-- Task prompt --
Arrange the lines below as a Markdown table with two columns, Number and Line, giving each row a number and skipping any blank lines. Leave the pictures out of the table.

Segment Start: Record set

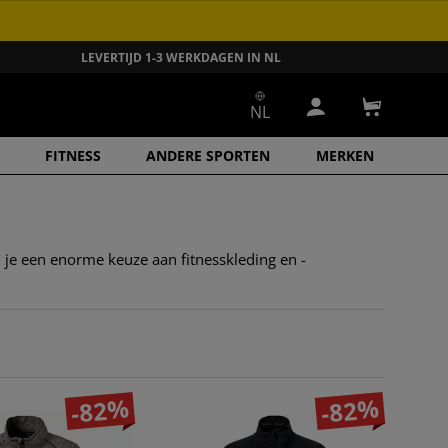
LEVERTIJD 1-3 WERKDAGEN IN NL
NL
Inloggen
Winkelwa
FITNESS
ANDERE SPORTEN
MERKEN
 je een enorme keuze aan fitnesskleding en -
-82%
-82%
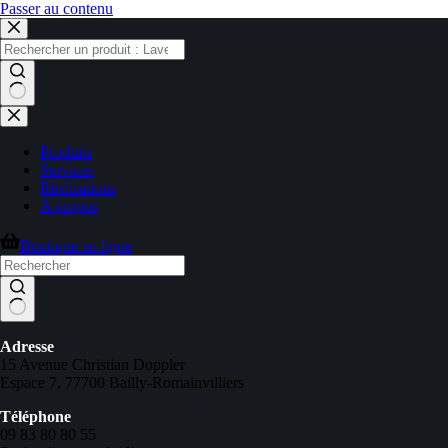
Passer au contenu
Produits
Services
Réalisations
A propos
Boutique en ligne
Adresse
15 Avenue Christian Doppler
Espace 7, 77700 Bailly-Romainvilliers
Téléphone
09 83 80 80 55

Segment End: Record set

-- Written response --
| Number | Line |
|---|---|
| 1 | LEVERTIJD 1-3 WERKDAGEN IN NL |
| 2 | NL |
| 3 | Inloggen |
| 4 | Winkelwa |
| 5 | FITNESS |
| 6 | ANDERE SPORTEN |
| 7 | MERKEN |
| 8 |  je een enorme keuze aan fitnesskleding en - |
| 9 | -82% |
| 10 | -82% |
| 11 | Passer au contenu |
| 12 | Produits |
| 13 | Services |
| 14 | Réalisations |
| 15 | A propos |
| 16 | Boutique en ligne |
| 17 | Adresse |
| 18 | 15 Avenue Christian Doppler |
| 19 | Espace 7, 77700 Bailly-Romainvilliers |
| 20 | Téléphone |
| 21 | 09 83 80 80 55 |